_PROBLEM TO SOLVE_
Work through the data below and copy out every line where "Speak" is found.

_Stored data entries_
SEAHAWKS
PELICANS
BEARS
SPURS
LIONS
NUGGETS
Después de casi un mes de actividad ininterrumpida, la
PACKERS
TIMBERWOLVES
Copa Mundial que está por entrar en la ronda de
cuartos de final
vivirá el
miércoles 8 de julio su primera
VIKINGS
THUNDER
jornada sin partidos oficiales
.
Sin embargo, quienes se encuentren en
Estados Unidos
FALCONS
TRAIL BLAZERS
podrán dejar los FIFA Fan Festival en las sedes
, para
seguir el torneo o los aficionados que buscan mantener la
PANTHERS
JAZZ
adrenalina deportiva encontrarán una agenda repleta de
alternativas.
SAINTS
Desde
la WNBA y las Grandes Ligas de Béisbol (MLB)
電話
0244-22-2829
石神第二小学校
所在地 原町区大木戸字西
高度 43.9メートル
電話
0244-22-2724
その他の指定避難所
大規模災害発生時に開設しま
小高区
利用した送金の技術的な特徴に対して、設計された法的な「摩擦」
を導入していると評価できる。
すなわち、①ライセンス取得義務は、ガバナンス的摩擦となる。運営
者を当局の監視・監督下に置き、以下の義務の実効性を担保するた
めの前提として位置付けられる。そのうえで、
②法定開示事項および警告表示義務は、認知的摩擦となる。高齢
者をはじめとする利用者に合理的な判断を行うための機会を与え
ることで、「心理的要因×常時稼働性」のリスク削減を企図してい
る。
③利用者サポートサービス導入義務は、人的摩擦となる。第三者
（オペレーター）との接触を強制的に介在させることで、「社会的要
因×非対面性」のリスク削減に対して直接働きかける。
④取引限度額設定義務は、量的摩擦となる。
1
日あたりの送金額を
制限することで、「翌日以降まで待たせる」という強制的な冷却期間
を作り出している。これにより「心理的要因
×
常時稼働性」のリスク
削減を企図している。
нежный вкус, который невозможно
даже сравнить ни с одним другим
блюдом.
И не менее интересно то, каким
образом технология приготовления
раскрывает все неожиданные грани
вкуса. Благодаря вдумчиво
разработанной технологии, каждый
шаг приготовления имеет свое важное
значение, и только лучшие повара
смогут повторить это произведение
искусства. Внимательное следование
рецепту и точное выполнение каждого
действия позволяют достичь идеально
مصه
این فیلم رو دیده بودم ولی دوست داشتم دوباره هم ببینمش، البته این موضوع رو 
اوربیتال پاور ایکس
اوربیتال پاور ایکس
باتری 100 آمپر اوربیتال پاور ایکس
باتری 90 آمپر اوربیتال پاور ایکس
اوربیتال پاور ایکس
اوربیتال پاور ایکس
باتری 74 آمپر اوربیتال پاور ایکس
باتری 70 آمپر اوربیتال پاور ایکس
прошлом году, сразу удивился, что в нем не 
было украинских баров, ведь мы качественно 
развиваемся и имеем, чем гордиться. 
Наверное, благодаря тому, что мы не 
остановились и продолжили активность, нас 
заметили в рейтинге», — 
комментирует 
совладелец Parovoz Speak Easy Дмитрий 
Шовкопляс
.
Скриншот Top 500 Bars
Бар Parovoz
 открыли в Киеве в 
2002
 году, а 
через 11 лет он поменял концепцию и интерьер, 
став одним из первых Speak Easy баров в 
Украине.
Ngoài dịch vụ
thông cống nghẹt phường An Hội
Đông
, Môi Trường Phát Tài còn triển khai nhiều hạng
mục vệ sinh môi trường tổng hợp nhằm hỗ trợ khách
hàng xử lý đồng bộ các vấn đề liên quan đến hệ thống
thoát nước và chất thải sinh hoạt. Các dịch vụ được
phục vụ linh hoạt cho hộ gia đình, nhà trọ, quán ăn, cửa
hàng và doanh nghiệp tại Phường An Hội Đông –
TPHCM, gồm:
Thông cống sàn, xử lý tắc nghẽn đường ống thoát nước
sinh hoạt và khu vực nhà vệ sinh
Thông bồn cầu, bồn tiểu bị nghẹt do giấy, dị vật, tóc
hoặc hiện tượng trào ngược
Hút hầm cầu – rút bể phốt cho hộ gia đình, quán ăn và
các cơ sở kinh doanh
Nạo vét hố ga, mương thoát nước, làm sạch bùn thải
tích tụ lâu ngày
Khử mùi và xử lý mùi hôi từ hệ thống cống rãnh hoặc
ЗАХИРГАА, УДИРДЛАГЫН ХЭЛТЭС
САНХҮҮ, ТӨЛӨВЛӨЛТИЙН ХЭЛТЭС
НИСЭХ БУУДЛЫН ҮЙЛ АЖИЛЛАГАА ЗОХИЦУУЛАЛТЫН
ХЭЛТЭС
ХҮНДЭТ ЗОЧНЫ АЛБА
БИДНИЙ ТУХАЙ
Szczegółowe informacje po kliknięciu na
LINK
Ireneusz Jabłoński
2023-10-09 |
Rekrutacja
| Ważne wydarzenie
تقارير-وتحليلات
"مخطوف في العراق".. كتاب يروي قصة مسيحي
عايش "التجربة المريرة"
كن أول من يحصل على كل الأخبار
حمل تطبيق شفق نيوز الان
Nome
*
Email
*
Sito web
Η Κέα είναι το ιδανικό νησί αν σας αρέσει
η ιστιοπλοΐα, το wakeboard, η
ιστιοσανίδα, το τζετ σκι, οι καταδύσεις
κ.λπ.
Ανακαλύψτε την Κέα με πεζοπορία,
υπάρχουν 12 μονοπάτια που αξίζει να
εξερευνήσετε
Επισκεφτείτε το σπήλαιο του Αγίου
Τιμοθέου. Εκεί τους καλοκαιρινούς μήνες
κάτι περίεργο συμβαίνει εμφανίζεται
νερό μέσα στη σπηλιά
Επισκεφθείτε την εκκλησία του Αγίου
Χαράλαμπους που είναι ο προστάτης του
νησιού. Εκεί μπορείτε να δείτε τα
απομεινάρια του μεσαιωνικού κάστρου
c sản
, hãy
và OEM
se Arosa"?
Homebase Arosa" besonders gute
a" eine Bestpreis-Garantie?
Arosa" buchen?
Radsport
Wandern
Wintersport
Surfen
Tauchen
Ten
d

_TASK ANSWER_
совладелец Parovoz Speak Easy Дмитрий 
став одним из первых Speak Easy баров в 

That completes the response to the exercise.